Pick out every line in the records that contains the string "opExtrude", and copy each one in full.
— START OF Input for this task —
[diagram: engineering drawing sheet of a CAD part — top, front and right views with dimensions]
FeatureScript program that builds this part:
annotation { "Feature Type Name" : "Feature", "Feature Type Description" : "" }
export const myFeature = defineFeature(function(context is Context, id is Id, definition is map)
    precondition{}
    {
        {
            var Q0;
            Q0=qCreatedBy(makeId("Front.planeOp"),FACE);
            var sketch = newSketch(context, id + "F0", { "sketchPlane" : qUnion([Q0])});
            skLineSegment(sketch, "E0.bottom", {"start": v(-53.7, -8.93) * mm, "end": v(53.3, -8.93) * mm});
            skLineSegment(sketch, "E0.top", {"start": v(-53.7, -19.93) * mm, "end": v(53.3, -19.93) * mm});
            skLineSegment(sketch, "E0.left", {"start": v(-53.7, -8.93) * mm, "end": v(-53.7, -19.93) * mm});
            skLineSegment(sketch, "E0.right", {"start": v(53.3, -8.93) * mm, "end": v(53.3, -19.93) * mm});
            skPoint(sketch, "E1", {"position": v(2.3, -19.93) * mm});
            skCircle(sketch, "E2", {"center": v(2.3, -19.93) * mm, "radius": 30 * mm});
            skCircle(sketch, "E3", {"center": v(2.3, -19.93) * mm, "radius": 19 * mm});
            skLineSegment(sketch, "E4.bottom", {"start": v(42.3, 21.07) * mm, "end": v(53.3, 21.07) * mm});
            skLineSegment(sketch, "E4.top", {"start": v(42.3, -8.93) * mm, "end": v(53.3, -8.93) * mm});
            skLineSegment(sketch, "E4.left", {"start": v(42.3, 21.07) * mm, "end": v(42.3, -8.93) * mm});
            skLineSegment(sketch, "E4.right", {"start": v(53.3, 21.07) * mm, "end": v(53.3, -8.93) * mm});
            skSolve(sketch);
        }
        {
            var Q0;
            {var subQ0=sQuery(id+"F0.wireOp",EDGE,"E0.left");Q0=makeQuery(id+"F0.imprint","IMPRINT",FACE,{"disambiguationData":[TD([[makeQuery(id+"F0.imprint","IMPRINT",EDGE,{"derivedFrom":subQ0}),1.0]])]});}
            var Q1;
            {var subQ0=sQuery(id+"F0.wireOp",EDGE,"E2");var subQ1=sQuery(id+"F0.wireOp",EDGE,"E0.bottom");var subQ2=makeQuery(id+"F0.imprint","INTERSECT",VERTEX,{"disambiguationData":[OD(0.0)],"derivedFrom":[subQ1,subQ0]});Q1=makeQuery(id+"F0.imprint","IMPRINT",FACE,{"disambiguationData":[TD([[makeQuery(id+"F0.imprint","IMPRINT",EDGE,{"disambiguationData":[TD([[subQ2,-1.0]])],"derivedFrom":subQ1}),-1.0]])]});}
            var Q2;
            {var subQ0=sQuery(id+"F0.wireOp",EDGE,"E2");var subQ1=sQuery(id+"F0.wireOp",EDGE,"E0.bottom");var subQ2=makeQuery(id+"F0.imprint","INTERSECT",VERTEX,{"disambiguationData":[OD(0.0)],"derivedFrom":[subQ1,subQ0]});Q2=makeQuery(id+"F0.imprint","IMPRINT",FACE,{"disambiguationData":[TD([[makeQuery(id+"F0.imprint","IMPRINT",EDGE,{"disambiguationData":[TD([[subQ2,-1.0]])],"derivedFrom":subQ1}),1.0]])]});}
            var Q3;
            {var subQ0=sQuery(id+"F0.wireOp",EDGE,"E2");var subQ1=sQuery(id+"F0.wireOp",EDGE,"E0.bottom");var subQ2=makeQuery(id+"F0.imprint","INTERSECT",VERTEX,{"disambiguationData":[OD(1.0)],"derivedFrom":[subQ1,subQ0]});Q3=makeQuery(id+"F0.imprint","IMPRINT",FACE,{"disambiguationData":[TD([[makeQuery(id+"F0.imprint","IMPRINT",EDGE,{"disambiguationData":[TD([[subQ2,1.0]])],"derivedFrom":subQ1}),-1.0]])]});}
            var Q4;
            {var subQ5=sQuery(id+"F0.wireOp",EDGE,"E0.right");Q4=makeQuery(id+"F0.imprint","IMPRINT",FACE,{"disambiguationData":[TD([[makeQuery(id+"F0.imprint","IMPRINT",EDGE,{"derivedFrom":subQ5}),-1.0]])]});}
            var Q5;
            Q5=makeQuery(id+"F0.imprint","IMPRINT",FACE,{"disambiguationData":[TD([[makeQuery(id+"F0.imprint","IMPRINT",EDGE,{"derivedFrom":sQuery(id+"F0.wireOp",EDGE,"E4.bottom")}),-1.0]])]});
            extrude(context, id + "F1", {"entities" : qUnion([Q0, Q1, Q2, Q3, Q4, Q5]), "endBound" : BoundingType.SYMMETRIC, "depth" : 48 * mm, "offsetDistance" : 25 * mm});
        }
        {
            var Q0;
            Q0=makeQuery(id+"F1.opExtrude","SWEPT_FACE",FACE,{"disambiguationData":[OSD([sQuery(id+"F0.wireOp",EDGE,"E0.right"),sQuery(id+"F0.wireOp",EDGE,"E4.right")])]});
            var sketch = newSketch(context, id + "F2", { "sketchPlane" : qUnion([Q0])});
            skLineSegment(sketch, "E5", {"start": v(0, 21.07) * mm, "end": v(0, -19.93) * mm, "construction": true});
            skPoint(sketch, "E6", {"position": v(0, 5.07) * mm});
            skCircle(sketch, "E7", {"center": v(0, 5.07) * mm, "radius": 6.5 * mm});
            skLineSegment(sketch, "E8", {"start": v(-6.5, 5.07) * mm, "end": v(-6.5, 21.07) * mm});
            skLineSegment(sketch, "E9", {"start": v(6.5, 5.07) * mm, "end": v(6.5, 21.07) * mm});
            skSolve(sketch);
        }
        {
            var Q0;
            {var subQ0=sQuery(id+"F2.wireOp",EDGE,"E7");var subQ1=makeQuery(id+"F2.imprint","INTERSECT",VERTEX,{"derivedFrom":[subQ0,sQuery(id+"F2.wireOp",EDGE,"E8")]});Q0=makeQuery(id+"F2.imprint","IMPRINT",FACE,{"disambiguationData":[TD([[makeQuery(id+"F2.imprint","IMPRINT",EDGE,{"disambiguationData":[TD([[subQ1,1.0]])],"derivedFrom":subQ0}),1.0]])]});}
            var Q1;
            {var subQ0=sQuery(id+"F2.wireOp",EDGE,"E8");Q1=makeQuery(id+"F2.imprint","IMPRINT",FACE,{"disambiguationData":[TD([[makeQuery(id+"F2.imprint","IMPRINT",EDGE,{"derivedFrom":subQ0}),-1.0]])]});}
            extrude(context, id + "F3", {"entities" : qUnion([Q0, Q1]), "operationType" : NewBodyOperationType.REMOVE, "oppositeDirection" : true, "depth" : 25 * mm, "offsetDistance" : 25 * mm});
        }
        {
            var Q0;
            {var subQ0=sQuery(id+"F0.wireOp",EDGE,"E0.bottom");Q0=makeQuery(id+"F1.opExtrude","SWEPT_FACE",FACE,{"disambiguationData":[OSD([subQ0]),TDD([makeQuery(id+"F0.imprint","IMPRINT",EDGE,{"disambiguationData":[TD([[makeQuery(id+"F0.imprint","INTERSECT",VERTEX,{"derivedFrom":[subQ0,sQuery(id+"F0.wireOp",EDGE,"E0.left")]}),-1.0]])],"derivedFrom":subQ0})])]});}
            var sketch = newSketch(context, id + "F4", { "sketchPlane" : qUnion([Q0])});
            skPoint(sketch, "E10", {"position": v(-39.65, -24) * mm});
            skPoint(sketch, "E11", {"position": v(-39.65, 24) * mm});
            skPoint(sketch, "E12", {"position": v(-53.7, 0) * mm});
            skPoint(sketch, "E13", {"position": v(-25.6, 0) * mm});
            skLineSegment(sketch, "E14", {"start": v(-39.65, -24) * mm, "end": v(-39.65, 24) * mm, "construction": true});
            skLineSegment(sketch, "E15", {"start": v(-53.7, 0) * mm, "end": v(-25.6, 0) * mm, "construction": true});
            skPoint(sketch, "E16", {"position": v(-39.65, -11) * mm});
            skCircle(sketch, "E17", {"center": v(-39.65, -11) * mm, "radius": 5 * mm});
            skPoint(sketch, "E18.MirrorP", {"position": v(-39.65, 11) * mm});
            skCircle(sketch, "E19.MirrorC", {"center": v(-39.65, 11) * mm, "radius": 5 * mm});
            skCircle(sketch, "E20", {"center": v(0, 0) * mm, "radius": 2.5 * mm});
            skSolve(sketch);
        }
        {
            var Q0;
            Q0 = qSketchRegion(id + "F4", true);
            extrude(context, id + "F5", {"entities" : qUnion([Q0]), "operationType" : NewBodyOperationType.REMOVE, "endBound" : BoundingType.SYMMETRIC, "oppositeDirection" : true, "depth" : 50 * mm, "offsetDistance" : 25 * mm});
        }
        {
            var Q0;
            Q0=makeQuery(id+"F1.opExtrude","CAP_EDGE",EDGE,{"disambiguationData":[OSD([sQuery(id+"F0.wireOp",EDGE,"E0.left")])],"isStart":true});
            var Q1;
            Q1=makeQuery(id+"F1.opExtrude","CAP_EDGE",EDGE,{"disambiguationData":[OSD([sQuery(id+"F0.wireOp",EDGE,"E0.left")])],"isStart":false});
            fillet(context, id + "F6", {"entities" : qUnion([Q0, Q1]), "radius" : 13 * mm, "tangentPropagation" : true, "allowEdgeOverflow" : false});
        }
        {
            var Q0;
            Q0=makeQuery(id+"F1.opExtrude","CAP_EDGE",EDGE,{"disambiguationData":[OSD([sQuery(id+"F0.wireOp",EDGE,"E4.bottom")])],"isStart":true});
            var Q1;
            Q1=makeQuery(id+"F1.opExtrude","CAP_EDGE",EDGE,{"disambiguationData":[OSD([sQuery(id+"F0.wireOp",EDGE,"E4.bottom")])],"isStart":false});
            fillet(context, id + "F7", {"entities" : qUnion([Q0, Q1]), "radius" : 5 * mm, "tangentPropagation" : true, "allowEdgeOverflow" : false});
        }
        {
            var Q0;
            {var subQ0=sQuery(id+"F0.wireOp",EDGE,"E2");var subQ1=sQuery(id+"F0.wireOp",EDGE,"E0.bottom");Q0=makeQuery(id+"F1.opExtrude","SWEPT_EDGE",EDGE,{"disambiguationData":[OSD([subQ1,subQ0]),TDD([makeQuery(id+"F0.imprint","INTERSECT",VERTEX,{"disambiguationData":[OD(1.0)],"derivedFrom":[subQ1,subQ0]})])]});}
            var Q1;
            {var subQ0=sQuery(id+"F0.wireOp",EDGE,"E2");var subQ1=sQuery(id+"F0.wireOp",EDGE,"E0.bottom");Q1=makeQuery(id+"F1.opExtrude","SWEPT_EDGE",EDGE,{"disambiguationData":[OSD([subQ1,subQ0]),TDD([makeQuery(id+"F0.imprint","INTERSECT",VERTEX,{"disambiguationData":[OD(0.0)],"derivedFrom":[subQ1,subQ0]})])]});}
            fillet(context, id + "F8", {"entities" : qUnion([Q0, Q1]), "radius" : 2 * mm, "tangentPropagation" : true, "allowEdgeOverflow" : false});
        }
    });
— END OF Input for this task —
Response to the task →
            Q0=makeQuery(id+"F1.opExtrude","SWEPT_FACE",FACE,{"disambiguationData":[OSD([sQuery(id+"F0.wireOp",EDGE,"E0.right"),sQuery(id+"F0.wireOp",EDGE,"E4.right")])]});
            {var subQ0=sQuery(id+"F0.wireOp",EDGE,"E0.bottom");Q0=makeQuery(id+"F1.opExtrude","SWEPT_FACE",FACE,{"disambiguationData":[OSD([subQ0]),TDD([makeQuery(id+"F0.imprint","IMPRINT",EDGE,{"disambiguationData":[TD([[makeQuery(id+"F0.imprint","INTERSECT",VERTEX,{"derivedFrom":[subQ0,sQuery(id+"F0.wireOp",EDGE,"E0.left")]}),-1.0]])],"derivedFrom":subQ0})])]});}
            Q0=makeQuery(id+"F1.opExtrude","CAP_EDGE",EDGE,{"disambiguationData":[OSD([sQuery(id+"F0.wireOp",EDGE,"E0.left")])],"isStart":true});
            Q1=makeQuery(id+"F1.opExtrude","CAP_EDGE",EDGE,{"disambiguationData":[OSD([sQuery(id+"F0.wireOp",EDGE,"E0.left")])],"isStart":false});
            Q0=makeQuery(id+"F1.opExtrude","CAP_EDGE",EDGE,{"disambiguationData":[OSD([sQuery(id+"F0.wireOp",EDGE,"E4.bottom")])],"isStart":true});
            Q1=makeQuery(id+"F1.opExtrude","CAP_EDGE",EDGE,{"disambiguationData":[OSD([sQuery(id+"F0.wireOp",EDGE,"E4.bottom")])],"isStart":false});
            {var subQ0=sQuery(id+"F0.wireOp",EDGE,"E2");var subQ1=sQuery(id+"F0.wireOp",EDGE,"E0.bottom");Q0=makeQuery(id+"F1.opExtrude","SWEPT_EDGE",EDGE,{"disambiguationData":[OSD([subQ1,subQ0]),TDD([makeQuery(id+"F0.imprint","INTERSECT",VERTEX,{"disambiguationData":[OD(1.0)],"derivedFrom":[subQ1,subQ0]})])]});}
            {var subQ0=sQuery(id+"F0.wireOp",EDGE,"E2");var subQ1=sQuery(id+"F0.wireOp",EDGE,"E0.bottom");Q1=makeQuery(id+"F1.opExtrude","SWEPT_EDGE",EDGE,{"disambiguationData":[OSD([subQ1,subQ0]),TDD([makeQuery(id+"F0.imprint","INTERSECT",VERTEX,{"disambiguationData":[OD(0.0)],"derivedFrom":[subQ1,subQ0]})])]});}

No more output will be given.